## INSTRUCTION
Only these lines of the data below are wanted: the one with "distribución de las especies en el pasado.", the one with "قدرتمند، ابزاری عالی برای طراحی وب‌سایت‌های ح", and any lines between them, each repeated exactly.
────────────────────────────────────────
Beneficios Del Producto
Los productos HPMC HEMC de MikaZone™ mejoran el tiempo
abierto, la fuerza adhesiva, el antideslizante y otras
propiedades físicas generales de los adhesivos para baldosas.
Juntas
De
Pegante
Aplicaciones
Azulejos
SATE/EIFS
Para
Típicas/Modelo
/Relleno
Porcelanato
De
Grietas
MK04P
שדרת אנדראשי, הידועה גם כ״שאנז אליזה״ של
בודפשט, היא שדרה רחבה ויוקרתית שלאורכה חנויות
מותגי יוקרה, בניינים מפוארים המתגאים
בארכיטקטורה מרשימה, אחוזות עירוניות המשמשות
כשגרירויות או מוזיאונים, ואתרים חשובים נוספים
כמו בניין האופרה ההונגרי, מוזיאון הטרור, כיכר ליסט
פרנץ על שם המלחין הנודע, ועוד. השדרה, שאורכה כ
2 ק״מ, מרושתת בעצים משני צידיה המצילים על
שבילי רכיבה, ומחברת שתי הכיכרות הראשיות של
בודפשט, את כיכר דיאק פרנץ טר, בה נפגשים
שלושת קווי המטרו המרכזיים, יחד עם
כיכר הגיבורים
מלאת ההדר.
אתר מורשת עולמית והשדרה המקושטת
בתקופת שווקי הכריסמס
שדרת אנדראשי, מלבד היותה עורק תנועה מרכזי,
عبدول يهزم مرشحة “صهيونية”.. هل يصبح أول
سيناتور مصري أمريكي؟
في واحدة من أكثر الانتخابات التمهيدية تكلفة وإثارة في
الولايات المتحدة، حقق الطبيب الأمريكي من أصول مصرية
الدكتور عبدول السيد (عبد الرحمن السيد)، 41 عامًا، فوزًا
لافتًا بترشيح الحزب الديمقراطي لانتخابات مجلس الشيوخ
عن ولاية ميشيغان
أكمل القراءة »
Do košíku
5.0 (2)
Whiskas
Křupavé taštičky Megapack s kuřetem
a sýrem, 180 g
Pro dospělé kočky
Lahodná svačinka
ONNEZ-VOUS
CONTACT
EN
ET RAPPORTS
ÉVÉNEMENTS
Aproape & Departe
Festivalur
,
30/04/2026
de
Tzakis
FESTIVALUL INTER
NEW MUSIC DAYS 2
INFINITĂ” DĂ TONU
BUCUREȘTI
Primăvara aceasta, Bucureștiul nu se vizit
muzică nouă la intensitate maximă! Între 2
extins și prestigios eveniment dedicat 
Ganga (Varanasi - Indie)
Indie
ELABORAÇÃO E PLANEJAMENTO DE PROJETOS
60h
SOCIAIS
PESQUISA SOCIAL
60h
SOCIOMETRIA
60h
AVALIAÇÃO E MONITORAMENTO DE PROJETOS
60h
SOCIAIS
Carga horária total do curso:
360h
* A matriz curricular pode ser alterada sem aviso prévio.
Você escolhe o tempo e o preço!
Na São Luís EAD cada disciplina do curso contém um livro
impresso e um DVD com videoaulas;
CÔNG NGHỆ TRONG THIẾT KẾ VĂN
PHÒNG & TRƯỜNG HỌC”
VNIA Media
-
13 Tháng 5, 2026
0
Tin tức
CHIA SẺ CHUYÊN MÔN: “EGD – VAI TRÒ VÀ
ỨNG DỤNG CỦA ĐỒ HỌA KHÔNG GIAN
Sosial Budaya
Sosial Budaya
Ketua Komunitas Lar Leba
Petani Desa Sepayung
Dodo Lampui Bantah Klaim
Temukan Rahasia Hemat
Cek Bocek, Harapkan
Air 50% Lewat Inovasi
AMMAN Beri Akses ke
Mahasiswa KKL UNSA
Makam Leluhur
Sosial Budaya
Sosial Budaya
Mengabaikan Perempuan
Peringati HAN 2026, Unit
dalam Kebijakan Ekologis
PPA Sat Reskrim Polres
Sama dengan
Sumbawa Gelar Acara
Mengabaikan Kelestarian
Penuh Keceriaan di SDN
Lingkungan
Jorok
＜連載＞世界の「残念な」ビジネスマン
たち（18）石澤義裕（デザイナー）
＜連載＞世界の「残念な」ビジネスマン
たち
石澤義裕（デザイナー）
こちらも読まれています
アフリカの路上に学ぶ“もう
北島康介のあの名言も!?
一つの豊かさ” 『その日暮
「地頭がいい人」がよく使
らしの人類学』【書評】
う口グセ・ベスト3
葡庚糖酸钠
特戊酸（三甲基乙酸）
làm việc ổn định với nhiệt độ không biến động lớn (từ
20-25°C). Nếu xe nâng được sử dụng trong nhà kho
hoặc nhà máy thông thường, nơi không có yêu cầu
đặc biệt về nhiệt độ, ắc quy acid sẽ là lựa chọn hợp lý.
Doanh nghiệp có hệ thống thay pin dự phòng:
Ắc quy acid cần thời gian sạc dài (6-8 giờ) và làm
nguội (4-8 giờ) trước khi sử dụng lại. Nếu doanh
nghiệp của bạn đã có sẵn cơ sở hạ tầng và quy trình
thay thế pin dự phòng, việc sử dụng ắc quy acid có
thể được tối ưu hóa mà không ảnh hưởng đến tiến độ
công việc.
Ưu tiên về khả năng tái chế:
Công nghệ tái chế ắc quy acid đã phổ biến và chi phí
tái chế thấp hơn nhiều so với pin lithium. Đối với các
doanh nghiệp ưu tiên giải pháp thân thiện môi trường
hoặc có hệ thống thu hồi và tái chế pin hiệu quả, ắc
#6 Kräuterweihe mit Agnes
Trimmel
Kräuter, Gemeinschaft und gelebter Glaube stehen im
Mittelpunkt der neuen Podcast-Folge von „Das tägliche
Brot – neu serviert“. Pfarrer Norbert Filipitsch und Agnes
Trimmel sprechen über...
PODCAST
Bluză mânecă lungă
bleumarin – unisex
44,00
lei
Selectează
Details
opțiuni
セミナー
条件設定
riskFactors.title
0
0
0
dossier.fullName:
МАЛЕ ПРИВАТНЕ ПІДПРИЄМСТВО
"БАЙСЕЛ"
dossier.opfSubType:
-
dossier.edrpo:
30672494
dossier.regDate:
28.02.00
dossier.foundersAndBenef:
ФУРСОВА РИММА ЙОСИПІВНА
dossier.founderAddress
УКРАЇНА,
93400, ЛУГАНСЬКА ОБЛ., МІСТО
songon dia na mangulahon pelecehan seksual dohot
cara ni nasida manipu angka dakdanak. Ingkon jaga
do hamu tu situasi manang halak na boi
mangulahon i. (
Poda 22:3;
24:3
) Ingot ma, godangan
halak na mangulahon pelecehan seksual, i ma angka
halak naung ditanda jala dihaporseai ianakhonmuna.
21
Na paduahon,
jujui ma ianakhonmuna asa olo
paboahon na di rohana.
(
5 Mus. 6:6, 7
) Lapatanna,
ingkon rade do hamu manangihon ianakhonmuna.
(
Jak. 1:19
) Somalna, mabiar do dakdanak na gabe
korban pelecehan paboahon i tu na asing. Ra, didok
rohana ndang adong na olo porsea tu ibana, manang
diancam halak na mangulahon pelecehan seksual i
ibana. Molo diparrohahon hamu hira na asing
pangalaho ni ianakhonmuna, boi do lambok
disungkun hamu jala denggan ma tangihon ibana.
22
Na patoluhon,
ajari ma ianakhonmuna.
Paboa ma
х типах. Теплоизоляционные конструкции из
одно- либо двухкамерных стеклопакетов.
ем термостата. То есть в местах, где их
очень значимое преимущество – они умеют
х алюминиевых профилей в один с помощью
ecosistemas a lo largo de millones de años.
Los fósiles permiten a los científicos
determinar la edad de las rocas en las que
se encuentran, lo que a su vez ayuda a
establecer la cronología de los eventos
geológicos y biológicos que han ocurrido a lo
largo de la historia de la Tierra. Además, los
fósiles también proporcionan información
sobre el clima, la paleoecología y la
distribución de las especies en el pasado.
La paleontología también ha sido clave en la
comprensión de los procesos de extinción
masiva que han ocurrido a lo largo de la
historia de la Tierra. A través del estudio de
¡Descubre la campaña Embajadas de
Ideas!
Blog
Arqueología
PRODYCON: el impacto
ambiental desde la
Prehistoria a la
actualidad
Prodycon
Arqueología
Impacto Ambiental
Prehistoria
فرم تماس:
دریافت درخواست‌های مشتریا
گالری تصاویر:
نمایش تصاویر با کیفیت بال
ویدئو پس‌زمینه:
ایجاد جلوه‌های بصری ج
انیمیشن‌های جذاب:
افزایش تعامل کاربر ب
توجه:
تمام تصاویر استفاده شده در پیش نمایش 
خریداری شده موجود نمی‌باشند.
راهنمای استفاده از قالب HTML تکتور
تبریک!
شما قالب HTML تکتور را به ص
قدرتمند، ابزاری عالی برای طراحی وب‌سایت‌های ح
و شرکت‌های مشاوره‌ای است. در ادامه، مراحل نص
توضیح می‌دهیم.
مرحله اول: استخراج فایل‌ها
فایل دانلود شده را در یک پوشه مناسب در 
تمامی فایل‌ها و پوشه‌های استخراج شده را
────────────────────────────────────────
## PROBLEM SOLUTION
distribución de las especies en el pasado.
La paleontología también ha sido clave en la
comprensión de los procesos de extinción
masiva que han ocurrido a lo largo de la
historia de la Tierra. A través del estudio de
¡Descubre la campaña Embajadas de
Ideas!
Blog
Arqueología
PRODYCON: el impacto
ambiental desde la
Prehistoria a la
actualidad
Prodycon
Arqueología
Impacto Ambiental
Prehistoria
فرم تماس:
دریافت درخواست‌های مشتریا
گالری تصاویر:
نمایش تصاویر با کیفیت بال
ویدئو پس‌زمینه:
ایجاد جلوه‌های بصری ج
انیمیشن‌های جذاب:
افزایش تعامل کاربر ب
توجه:
تمام تصاویر استفاده شده در پیش نمایش 
خریداری شده موجود نمی‌باشند.
راهنمای استفاده از قالب HTML تکتور
تبریک!
شما قالب HTML تکتور را به ص
قدرتمند، ابزاری عالی برای طراحی وب‌سایت‌های ح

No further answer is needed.